-- WHAT TO DO --
1) Reproduce the passage about Cicero and the tomb of Archimedes word for word, from "Or they may" to "remaining among them.".
2) In the passage about Cicero and the tomb of Archimedes, which figures did Archimedes ask to have carved on his tomb?
3) Write the next part of the passage about Cicero and the tomb of Archimedes, picking up after its final sentence.

Or they may have imagined, perhaps, that he would be impatient to visit at once the sacred fountain of Arethusa, and the seat of those Sicilian Muses whom Virgil so soon after invoked in commencing that most inspired of all uninspired compositions, which Pope has so nobly paraphrased in his glowing and glorious Eclogue, the Messiah.

To their great astonishment, however, Cicero's first request was, that they would take him to see the tomb of Archimedes. To his own still greater astonishment, as we may well believe, they told him in reply, that they knew nothing about the tomb of Archimedes, and had no idea where it was to be found; and they even positively denied that any such tomb was still remaining among them.

But Cicero understood perfectly well what he was talking about. He remembered the exact description of the tomb. He remembered the very verses which had been inscribed on it. He remembered the sphere and the cylinder which Archimedes had himself requested to have wrought upon it, as the chosen emblems of his eventful life. And the great orator forthwith resolved to make search for it himself.

-- SUPPLIED DATA --
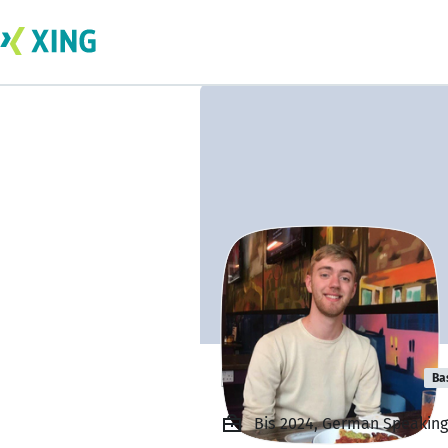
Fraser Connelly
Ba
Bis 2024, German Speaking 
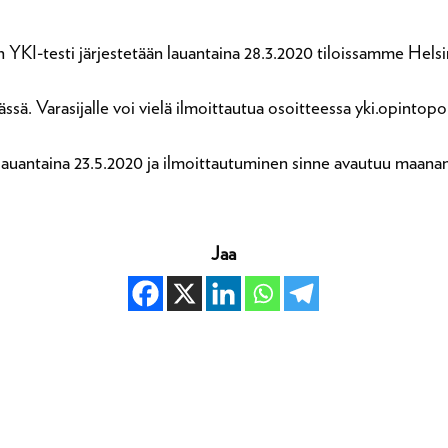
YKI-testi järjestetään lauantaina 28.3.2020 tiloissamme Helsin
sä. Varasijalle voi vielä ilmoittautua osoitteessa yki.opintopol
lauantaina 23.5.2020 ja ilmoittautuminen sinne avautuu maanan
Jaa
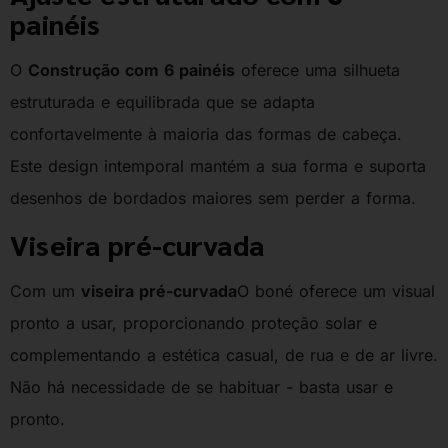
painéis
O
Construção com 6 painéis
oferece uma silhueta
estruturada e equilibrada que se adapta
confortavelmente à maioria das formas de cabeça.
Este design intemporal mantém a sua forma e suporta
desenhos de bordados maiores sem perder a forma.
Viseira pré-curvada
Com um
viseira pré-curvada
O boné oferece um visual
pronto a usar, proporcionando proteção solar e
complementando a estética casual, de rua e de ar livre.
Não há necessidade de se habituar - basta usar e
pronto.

==

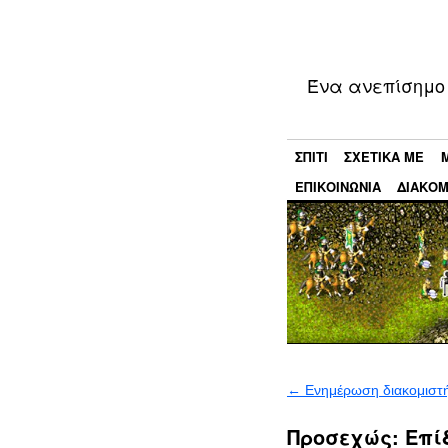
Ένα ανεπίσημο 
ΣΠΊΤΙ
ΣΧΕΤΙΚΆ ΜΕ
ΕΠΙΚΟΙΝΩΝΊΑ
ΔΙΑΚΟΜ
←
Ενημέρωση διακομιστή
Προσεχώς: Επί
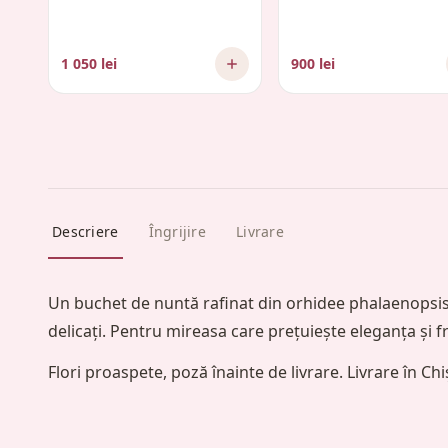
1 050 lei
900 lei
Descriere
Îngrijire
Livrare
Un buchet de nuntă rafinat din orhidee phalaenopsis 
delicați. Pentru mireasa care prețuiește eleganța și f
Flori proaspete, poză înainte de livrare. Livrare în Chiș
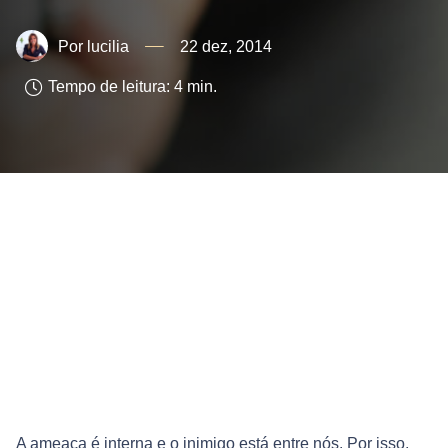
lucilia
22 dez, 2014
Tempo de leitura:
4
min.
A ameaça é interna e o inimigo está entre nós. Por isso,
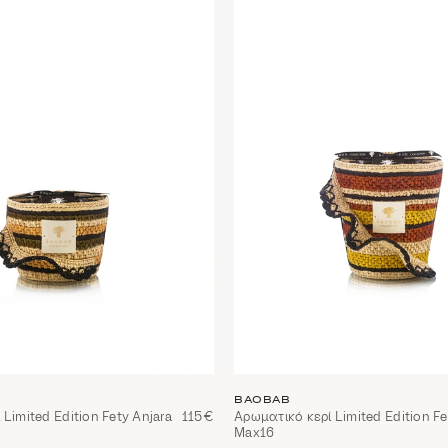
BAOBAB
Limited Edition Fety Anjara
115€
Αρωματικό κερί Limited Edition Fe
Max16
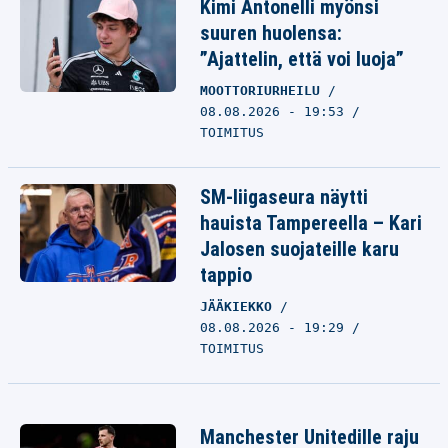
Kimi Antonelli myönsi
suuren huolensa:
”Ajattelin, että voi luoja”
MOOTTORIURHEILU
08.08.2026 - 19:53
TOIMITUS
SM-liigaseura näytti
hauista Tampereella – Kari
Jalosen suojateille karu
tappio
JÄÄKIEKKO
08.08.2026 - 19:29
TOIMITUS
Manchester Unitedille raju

--

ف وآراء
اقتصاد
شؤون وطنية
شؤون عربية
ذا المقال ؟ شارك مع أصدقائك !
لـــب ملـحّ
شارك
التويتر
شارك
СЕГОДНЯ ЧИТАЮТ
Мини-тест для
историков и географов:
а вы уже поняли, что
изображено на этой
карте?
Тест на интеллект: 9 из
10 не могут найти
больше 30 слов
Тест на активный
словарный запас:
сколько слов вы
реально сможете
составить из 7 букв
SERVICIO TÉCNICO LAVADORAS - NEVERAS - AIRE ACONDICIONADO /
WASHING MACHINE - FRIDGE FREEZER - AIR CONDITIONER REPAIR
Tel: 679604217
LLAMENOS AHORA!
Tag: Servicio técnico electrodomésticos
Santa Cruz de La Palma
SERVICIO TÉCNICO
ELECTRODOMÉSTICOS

-- RESPONSES BY TASK --
1)
Or they may have imagined, perhaps, that he would be impatient to visit at once the sacred fountain of Arethusa, and the seat of those Sicilian Muses whom Virgil so soon after invoked in commencing that most inspired of all uninspired compositions, which Pope has so nobly paraphrased in his glowing and glorious Eclogue, the Messiah.

To their great astonishment, however, Cicero's first request was, that they would take him to see the tomb of Archimedes. To his own still greater astonishment, as we may well believe, they told him in reply, that they knew nothing about the tomb of Archimedes, and had no idea where it was to be found; and they even positively denied that any such tomb was still remaining among them.

2) A sphere and a cylinder.

3)
Accordingly, he rambled out into the place of their ancient sepulchres, and, after a careful investigation, he came at last to a spot overgrown with shrubs and bushes, where presently he descried the top of a small column just rising above the branches. Upon this little column the sphere and the cylinder were at length found carved, the inscription was painfully deciphered, and the tomb of Archimedes stood revealed to the reverent homage of the illustrious Roman quæstor.